• _Task data_
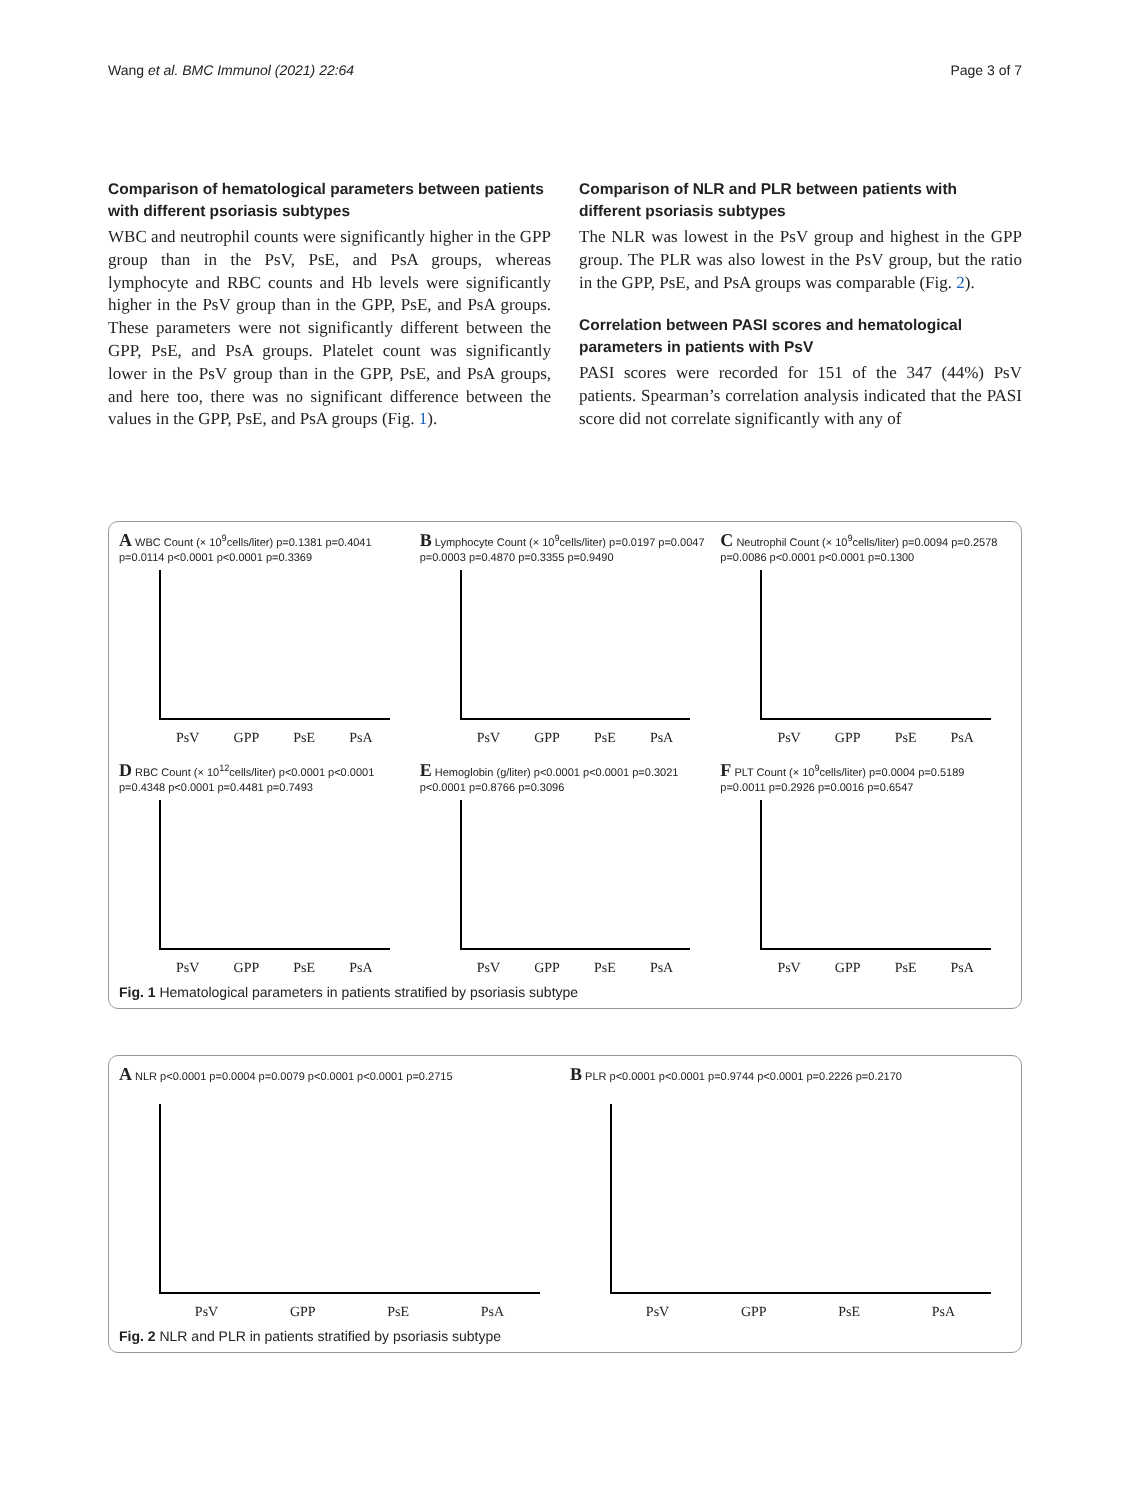Wang et al. BMC Immunol (2021) 22:64 Page 3 of 7
Comparison of hematological parameters between patients with different psoriasis subtypes
WBC and neutrophil counts were significantly higher in the GPP group than in the PsV, PsE, and PsA groups, whereas lymphocyte and RBC counts and Hb levels were significantly higher in the PsV group than in the GPP, PsE, and PsA groups. These parameters were not significantly different between the GPP, PsE, and PsA groups. Platelet count was significantly lower in the PsV group than in the GPP, PsE, and PsA groups, and here too, there was no significant difference between the values in the GPP, PsE, and PsA groups (Fig. 1).
Comparison of NLR and PLR between patients with different psoriasis subtypes
The NLR was lowest in the PsV group and highest in the GPP group. The PLR was also lowest in the PsV group, but the ratio in the GPP, PsE, and PsA groups was comparable (Fig. 2).
Correlation between PASI scores and hematological parameters in patients with PsV
PASI scores were recorded for 151 of the 347 (44%) PsV patients. Spearman’s correlation analysis indicated that the PASI score did not correlate significantly with any of
A WBC Count (× 10<sup>9</sup>cells/liter) p=0.1381 p=0.4041 p=0.0114 p<0.0001 p<0.0001 p=0.3369
PsV GPP PsE PsA
B Lymphocyte Count (× 10<sup>9</sup>cells/liter) p=0.0197 p=0.0047 p=0.0003 p=0.4870 p=0.3355 p=0.9490
PsV GPP PsE PsA
C Neutrophil Count (× 10<sup>9</sup>cells/liter) p=0.0094 p=0.2578 p=0.0086 p<0.0001 p<0.0001 p=0.1300
PsV GPP PsE PsA
D RBC Count (× 10<sup>12</sup>cells/liter) p<0.0001 p<0.0001 p=0.4348 p<0.0001 p=0.4481 p=0.7493
PsV GPP PsE PsA
E Hemoglobin (g/liter) p<0.0001 p<0.0001 p=0.3021 p<0.0001 p=0.8766 p=0.3096
PsV GPP PsE PsA
F PLT Count (× 10<sup>9</sup>cells/liter) p=0.0004 p=0.5189 p=0.0011 p=0.2926 p=0.0016 p=0.6547
PsV GPP PsE PsA
Fig. 1 Hematological parameters in patients stratified by psoriasis subtype
A NLR p<0.0001 p=0.0004 p=0.0079 p<0.0001 p<0.0001 p=0.2715
PsV GPP PsE PsA
B PLR p<0.0001 p<0.0001 p=0.9744 p<0.0001 p=0.2226 p=0.2170
PsV GPP PsE PsA
Fig. 2 NLR and PLR in patients stratified by psoriasis subtype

• _Exercise aim_
Your answer must be an exact copy of the records, with every picture left out.

• _Solution to the problem_
Wang et al. BMC Immunol (2021) 22:64 Page 3 of 7
Comparison of hematological parameters between patients with different psoriasis subtypes
WBC and neutrophil counts were significantly higher in the GPP group than in the PsV, PsE, and PsA groups, whereas lymphocyte and RBC counts and Hb levels were significantly higher in the PsV group than in the GPP, PsE, and PsA groups. These parameters were not significantly different between the GPP, PsE, and PsA groups. Platelet count was significantly lower in the PsV group than in the GPP, PsE, and PsA groups, and here too, there was no significant difference between the values in the GPP, PsE, and PsA groups (Fig. 1).
Comparison of NLR and PLR between patients with different psoriasis subtypes
The NLR was lowest in the PsV group and highest in the GPP group. The PLR was also lowest in the PsV group, but the ratio in the GPP, PsE, and PsA groups was comparable (Fig. 2).
Correlation between PASI scores and hematological parameters in patients with PsV
PASI scores were recorded for 151 of the 347 (44%) PsV patients. Spearman’s correlation analysis indicated that the PASI score did not correlate significantly with any of
A WBC Count (× 10<sup>9</sup>cells/liter) p=0.1381 p=0.4041 p=0.0114 p<0.0001 p<0.0001 p=0.3369
PsV GPP PsE PsA
B Lymphocyte Count (× 10<sup>9</sup>cells/liter) p=0.0197 p=0.0047 p=0.0003 p=0.4870 p=0.3355 p=0.9490
PsV GPP PsE PsA
C Neutrophil Count (× 10<sup>9</sup>cells/liter) p=0.0094 p=0.2578 p=0.0086 p<0.0001 p<0.0001 p=0.1300
PsV GPP PsE PsA
D RBC Count (× 10<sup>12</sup>cells/liter) p<0.0001 p<0.0001 p=0.4348 p<0.0001 p=0.4481 p=0.7493
PsV GPP PsE PsA
E Hemoglobin (g/liter) p<0.0001 p<0.0001 p=0.3021 p<0.0001 p=0.8766 p=0.3096
PsV GPP PsE PsA
F PLT Count (× 10<sup>9</sup>cells/liter) p=0.0004 p=0.5189 p=0.0011 p=0.2926 p=0.0016 p=0.6547
PsV GPP PsE PsA
Fig. 1 Hematological parameters in patients stratified by psoriasis subtype
A NLR p<0.0001 p=0.0004 p=0.0079 p<0.0001 p<0.0001 p=0.2715
PsV GPP PsE PsA
B PLR p<0.0001 p<0.0001 p=0.9744 p<0.0001 p=0.2226 p=0.2170
PsV GPP PsE PsA
Fig. 2 NLR and PLR in patients stratified by psoriasis subtype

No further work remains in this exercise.